Le pas rapide du geôlier, accompagné par un rire aussi moqueur que glaçant, approchait rapidement. Hélios se mit en garde, tendu. Quelque chose n'allait pas. Cet adversaire, pourtant loin d'être menaçant en apparence, le terrifiait. Il comprit pourquoi quand leurs regards se croisèrent à nouveau : une douleur effroyable – oui, une douleur, il pouvait la ressentir – lui déchirait soudain la poitrine. Une douleur régulière, qui pulsait en lui.

Son cœur s'était remis à battre. À une vitesse folle. Et il poussait son sang à circuler dans son corps mort. Ce sang, vicié par le temps, l'affaiblissait, le détruisait de l'intérieur.

Toujours en ricanant, le garde-cellule leva son arme brûlante. Le porte-braise eut l'impression de fournir un effort colossal, rien que pour lever son bouclier à temps. Le choc du tison de métal contre son pavois le traversa tout entier. Le chevalier haletait alors que son cœur lui semblait sur le point d'exploser. Sans cette douleur, affronter le geôlier aurait été si simple ! Un coup lui avait suffi pour le comprendre : son ennemi, en plus de n'avoir aucune armure, était lent et ses attaques ni lourdes, ni amples.
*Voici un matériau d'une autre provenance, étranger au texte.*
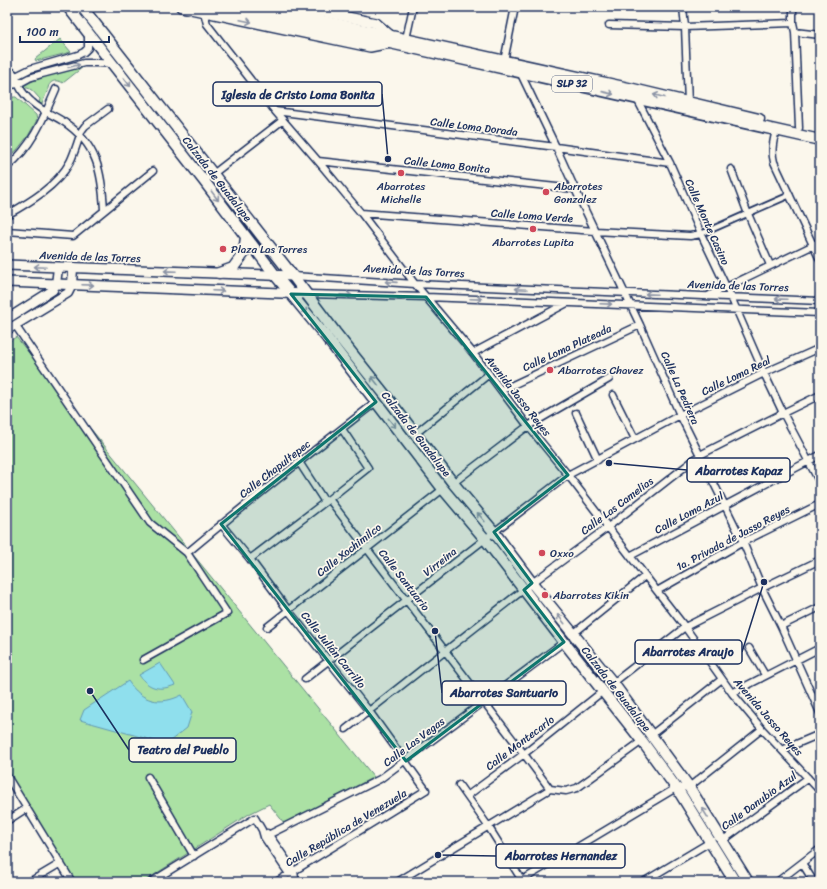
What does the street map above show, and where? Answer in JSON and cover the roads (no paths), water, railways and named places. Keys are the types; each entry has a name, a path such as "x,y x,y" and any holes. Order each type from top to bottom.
{"main road":[{"name":"Calzada de Guadalupe","path":"68,7 204,181 275,276 326,338 443,489 485,539 642,741 676,788 735,882"},
{"name":"Calzada de Guadalupe","path":"83,7 453,483 494,532 532,583 613,683 689,787 748,882"},
{"path":"181,7 370,48 390,39 376,23 317,9 300,7"},
{"name":"SLP 32","path":"221,7 324,25 390,39 520,72 820,140"},
{"name":"SLP 32","path":"259,7 324,25"},
{"name":"SLP 32","path":"390,39 406,39 632,89 820,133"},
{"path":"219,273 233,268 244,253 246,237"},
{"name":"Avenida de las Torres","path":"7,265 293,276"},
{"path":"194,290 195,272"},
{"name":"Avenida de las Torres","path":"7,282 307,294"},
{"path":"326,338 335,332"}],"street":[{"path":"406,39 413,7"},
{"path":"504,61 515,7"},
{"path":"683,7 688,103"},
{"path":"792,7 795,32 799,128"},
{"name":"Avenida Jasso Reyes","path":"204,12 207,24 282,120 361,213 415,284 473,353 528,426 686,627 732,692 762,729 820,791"},
{"path":"609,25 685,27 793,23"},
{"path":"9,88 16,76 25,71 84,52 88,48 88,32"},
{"path":"795,32 820,35"},
{"path":"45,64 48,72"},
{"path":"9,88 29,78 48,72 84,64 112,64"},
{"path":"7,69 12,71 16,76 18,84 24,94 33,104 73,128 87,143 97,163 100,173 104,210"},
{"path":"25,71 29,78"},
{"name":"Calle La Pedrera","path":"520,72 631,305 680,415 743,542 762,588 781,626 820,713"},
{"path":"7,167 23,152 31,140 56,88"},
{"name":"Calle Monte Casino","path":"637,99 670,163 783,413 820,483"},
{"path":"7,215 35,197 58,178 70,162 85,126 108,109"},
{"name":"Calle Loma Dorada","path":"275,111 670,163"},
{"path":"204,181 282,120"},
{"path":"776,130 772,147 774,162 820,260"},
{"name":"Calle Loma Bonita","path":"318,161 575,189"},
{"path":"731,169 770,265"},
{"path":"7,231 73,236 154,171"},
{"path":"701,234 790,195"},
{"name":"Calle Loma Verde","path":"361,213 595,231 690,236 701,234"},
{"path":"706,296 820,242"},
{"path":"58,268 56,284 53,290 8,318 150,523 187,553 227,613 143,660"},
{"path":"7,330 68,293 72,285 73,268"},
{"name":"Avenida de las Torres","path":"293,276 415,284 820,301"},
{"name":"Avenida de las Torres","path":"307,294 426,297 820,313"},
{"path":"473,353 568,303"},
{"name":"Calle Loma Plateada","path":"502,390 640,325"},
{"name":"Calle Loma Real","path":"568,475 680,415 764,373 820,348"},
{"path":"415,434 489,374"},
{"path":"453,483 528,426 609,379"},
{"path":"614,395 635,439"},
{"name":"Calle Las Camelias","path":"346,729 532,583 608,527 700,455 820,395"},
{"name":"Calle Chapultepec","path":"187,553 221,524 376,402"},
{"path":"576,413 598,460"},
{"path":"250,559 368,468 342,429"},
{"name":"Calle Loma Azul","path":"630,556 808,460 820,455"},
{"name":"Calle Santuario","path":"299,462 327,501 367,548 407,600 550,789"},
{"name":"Virreina","path":"305,679 568,475"},
{"name":"Calle Xochimilco","path":"267,627 443,489"},
{"name":"1a. Privada de Jasso Reyes","path":"657,591 743,542 820,504"},
{"name":"Calle Julián Carrillo","path":"221,524 369,711 426,790"},
{"path":"613,683 686,627 820,560"},
{"path":"573,634 646,576"},
{"path":"781,626 820,608"},
{"name":"Calle Las Vegas","path":"266,836 380,779 564,642"},
{"path":"749,648 765,675"},
{"path":"732,692 820,648"},
{"path":"651,735 722,679"},
{"name":"Calle Montecarlo","path":"467,796 524,754 603,691"},
{"path":"458,784 488,826 521,881 676,788 689,787 762,729"},
{"path":"782,750 820,734"},
{"path":"397,882 550,789 566,791 577,788 642,741"},
{"path":"7,776 72,882"},
{"path":"148,777 194,856"},
{"name":"Calle Danubio Azul","path":"722,841 808,778"},
{"name":"Calle República de Venezuela","path":"276,882 294,876 426,790"},
{"path":"7,821 27,808"},
{"path":"151,882 255,818 294,876"},
{"path":"643,882 710,842"},
{"path":"777,882 820,849"},
{"path":"29,882 61,863"},
{"path":"802,863 814,882"}],"water":[{"path":"160,663 175,685 164,688 155,688 143,680 139,675"},
{"path":"128,681 139,694 152,700 166,700 182,695 192,712 187,728 166,744 80,720 84,710"}],"place":[{"name":"Iglesia de Cristo Loma Bonita","path":"388,159"},
{"name":"Abarrotes Michelle","path":"401,173"},
{"name":"Abarrotes Gonzalez","path":"546,192"},
{"name":"Abarrotes Lupita","path":"533,229"},
{"name":"Plaza Las Torres","path":"223,249"},
{"name":"Abarrotes Chavez","path":"550,370"},
{"name":"Abarrotes Kapaz","path":"609,463"},
{"name":"Oxxo","path":"542,553"},
{"name":"Abarrotes Araujo","path":"764,582"},
{"name":"Abarrotes Kikin","path":"545,595"},
{"name":"Abarrotes Santuario","path":"435,631"},
{"name":"Teatro del Pueblo","path":"90,691"},
{"name":"Abarrotes Hernandez","path":"438,855"}]}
La lutte de l'épéiste était plus contre son propre corps lancinant que contre son adversaire.

Le geôlier s'effondra, le poitrail percé par la lame bénie. Le combat avait été court, au final, mais extrêmement éprouvant. Le Chercheur de Flamme jeta un œil en arrière. Il pouvait encore voir le feu de camp de là où se tenait. Il ne voulait pas affronter à nouveau ce gardien au pouvoir étrange et redoutable, mais il se sentait si faible qu'il en aurait volontiers bu la moitié, si ce n'est plus, de sa flasque d'Estus – dans sa condition, les miracles ne seraient pas suffisants. Avec un soupir de frustration et en démentant le frisson d'appréhension qui le parcourait, il fit demi-tour. S'il voulait aider Siegward, il valait mieux qu'il soit en état.

Le second duel contre le détenteur des clés lui appris deux choses : l'une, que peu importait que le chevalier croise son regard, s'il était dans le champ de vision du gardien, le pouvoir de ce dernier prenait effet et le cœur du mort-vivant s'emballait, le tuant à petit feu. L'autre, que ceux qui vivaient à l'abri du froid extérieur étaient sensibles à son épée glacée – qu'il avait appris à préférer pour son allonge.

Enfin arrivé dans le couloir où patrouillait le geôlier, le Traque-Seigneurs pu embrasser l'ensemble de la structure des lieux – une haute grille remplaçait plusieurs murs, laissant apparent l'intérieur du bâtiment.
De ce que l'on pouvait discerner à travers les ténèbres, percées çà et là par de maigres sources lumineuses, le donjon souterrain semblait se résumer à une large tour carrée, étalée sur trois niveaux. Deux étages, pour les cellules, ouverts sur un troisième – le plus bas – réservé à une cour étonnamment vaste pour un sous-sol. Une cour enjambée par un pont qui permettait, au palier le plus haut, la circulation d'un côté à l'autre des rangées de cachots. Cette organisation, parfaitement symétrique, aurait pu rassurer Hélios – qui avait gardé mauvais souvenir de son dernier voyage dans les entrailles de la terre, à travers les Catacombes de Carthus – s'il n'avait vu autant de gardiens circuler ici et là. L'éclairage faiblard à la teinte vert malade, l'odeur âpre de moisissure et d'excréments séculaires, ou le vacarme des prisonniers aliénés qui occupaient les cachots étaient les derniers de ses soucis.

S'il n'avait tant craint d'attirer à lui toute la garde de la prison souterraine, Hélios aurait probablement tenté d'appeler le chevalier de Catarina. Avec l'écho, nul doute que, si celui-ci était quelque part dans le donjon, il aurait entendu. Mais pour les mêmes raisons que le porte-braise, Siegward se faisait très probablement discret.
Le Traque-Seigneurs commença son exploration, avec appréhension et amertume, pistant son camarade ou d'éventuelles traces de son passage.